There have been some surprising discoveries about the carbon sequestering power of wetland areas recently.  Wetlands are also great at sucking carbon out of the atmosphere.  Unfortunately, they also release methane which, as I’m sure you all know by now from reading my post What Is Global Warming Potential? Click Here To Find Out…, has a global warming potential 21 times higher than carbon dioxide.  With this in mind researchers for the USGS set out earlier this year to determine whether the benefits of wetland carbon sequestering out weigh their contribution to global warming from the release of methane.

Earlier this summer the USGS embarked on a $12 million dollar experiment; to build saltwater wetlands on abandoned farmland on islands in California’s Sacramento−San Joaquin River Delta, and to then measure the amount of carbon captured.  The results have been shocking.  According to results published in an article by the ACS the wetlands have captured “an average of 3000 grams of carbon per square meter per year (g-C/m²/yr) over the past 5 years. For comparison, reforested agricultural land, eligible for carbon credits under the Kyoto Protocol on climate change, socks away carbon at a rate much less than 100 g-C/m²/yr, says Gail Chmura, a biogeochemist at McGill University (Canada).”

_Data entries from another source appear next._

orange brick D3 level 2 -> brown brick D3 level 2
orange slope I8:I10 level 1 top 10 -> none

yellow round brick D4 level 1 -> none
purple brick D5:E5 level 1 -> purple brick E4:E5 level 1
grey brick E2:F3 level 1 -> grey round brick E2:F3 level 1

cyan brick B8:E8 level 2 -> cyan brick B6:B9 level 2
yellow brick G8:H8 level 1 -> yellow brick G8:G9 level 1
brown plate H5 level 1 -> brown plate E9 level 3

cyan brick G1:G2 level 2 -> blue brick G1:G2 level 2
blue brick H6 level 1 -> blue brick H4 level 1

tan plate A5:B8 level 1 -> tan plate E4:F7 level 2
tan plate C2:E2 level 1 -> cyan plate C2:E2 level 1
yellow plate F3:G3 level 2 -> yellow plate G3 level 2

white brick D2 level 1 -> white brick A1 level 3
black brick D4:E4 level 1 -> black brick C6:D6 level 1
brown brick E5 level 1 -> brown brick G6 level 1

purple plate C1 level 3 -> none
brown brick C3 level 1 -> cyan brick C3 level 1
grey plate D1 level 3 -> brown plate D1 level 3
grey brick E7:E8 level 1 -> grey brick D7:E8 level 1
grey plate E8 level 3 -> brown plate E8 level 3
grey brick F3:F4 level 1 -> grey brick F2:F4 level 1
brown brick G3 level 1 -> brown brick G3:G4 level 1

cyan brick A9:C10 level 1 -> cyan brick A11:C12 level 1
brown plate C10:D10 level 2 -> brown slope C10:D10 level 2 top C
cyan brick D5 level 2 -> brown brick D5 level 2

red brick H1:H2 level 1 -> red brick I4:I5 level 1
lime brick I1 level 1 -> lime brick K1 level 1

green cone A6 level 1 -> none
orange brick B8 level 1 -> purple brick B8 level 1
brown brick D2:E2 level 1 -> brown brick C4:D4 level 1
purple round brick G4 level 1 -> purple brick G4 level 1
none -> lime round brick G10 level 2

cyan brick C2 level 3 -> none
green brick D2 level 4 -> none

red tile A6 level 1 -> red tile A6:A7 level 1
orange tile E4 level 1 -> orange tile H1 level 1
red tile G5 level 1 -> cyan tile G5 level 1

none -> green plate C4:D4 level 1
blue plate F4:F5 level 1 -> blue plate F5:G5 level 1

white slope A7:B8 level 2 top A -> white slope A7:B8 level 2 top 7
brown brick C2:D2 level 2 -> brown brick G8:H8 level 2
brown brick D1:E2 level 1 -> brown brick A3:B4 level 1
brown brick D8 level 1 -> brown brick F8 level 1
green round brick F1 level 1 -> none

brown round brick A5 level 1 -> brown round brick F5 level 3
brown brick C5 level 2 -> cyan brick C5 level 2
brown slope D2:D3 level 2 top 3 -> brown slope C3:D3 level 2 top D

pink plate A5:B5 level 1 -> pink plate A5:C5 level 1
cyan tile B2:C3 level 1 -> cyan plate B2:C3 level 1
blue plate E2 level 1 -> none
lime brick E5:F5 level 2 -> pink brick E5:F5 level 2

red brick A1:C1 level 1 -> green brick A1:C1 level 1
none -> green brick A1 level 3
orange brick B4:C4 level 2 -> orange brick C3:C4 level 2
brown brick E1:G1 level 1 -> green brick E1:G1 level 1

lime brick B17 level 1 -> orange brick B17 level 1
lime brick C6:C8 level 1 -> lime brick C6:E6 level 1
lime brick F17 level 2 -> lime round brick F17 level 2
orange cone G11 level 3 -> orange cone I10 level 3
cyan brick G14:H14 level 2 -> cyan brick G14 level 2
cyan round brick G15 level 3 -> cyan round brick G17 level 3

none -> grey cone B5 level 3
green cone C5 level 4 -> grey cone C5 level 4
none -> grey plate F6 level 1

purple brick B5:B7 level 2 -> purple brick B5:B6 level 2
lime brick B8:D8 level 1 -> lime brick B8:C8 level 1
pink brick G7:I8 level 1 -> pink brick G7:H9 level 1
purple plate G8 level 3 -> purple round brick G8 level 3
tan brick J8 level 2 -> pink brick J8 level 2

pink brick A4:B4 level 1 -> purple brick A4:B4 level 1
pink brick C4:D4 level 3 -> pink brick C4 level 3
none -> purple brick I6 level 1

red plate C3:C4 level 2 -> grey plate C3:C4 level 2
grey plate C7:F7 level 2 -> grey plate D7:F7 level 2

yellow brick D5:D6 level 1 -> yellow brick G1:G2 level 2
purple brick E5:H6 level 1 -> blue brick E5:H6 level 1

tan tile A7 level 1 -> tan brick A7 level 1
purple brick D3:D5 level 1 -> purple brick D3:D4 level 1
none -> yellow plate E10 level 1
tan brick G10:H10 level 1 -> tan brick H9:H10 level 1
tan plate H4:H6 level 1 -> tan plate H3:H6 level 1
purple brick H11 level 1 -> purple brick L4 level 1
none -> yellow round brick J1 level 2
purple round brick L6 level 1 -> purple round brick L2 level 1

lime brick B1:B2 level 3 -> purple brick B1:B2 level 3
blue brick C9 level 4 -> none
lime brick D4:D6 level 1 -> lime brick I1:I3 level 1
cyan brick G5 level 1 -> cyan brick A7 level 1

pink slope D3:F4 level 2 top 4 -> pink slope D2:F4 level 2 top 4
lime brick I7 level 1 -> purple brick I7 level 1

So if the wetlands are capable of pulling in that much carbon why the worry about their methane emissions?   In order to perform their necessary metabolic activities microbes living in oxygen poor environments (like wetlands) will use other electron acceptors such as sulphates or CO2 in these pathways.  An electron acceptor is a molecule capable of receiving an electron from another molecule.  So that much was probably obvious from the name, but what you might not know is that this process drives the majority of our metabolic activities.  In metabolism electrons move from high energy compounds (electron donors) to low energy compounds (electron acceptors).  The energy that is released in these transfers is then harnessed by the organism.  In many microorganisms (and there are a LOT of these living in wetlands) when CO2 acts an electron acceptor one of the by-products is methane.

Unfortunately it is very difficult to measure the release of methane from these organisms because individually they are releasing very, very small amounts and estimation methods for large areas (like wetlands) are fairly crude.  Scott Bridgham, an ecosystem ecologist at Oregon State University, recently coauthored a chapter in the book The First State of the Carbon Cycle Report, in which he stated that in all likely hood the climate-warming potential of methane cancels out the climate-cooling potential of carbon storage for most North American freshwater wetlands.

What makes the USGS study noteworthy is that they built saltwater wetlands, which are high in sulfates.  These sulfates make better electron acceptors than CO2, thus greatly reducing the amount of methane produced by the organisms living within these marshes.  In the same ACS article I mentioned above Gail Chumra estimates that saltwater marshes in North America sequester an average of 210 g-C/m²/yr, making them an ideal for carbon sequestering projects across the country.  Currently the USGS project is focusing on adding various nutrients to the wetlands to try to maximize carbon storage and reduce methane emissions.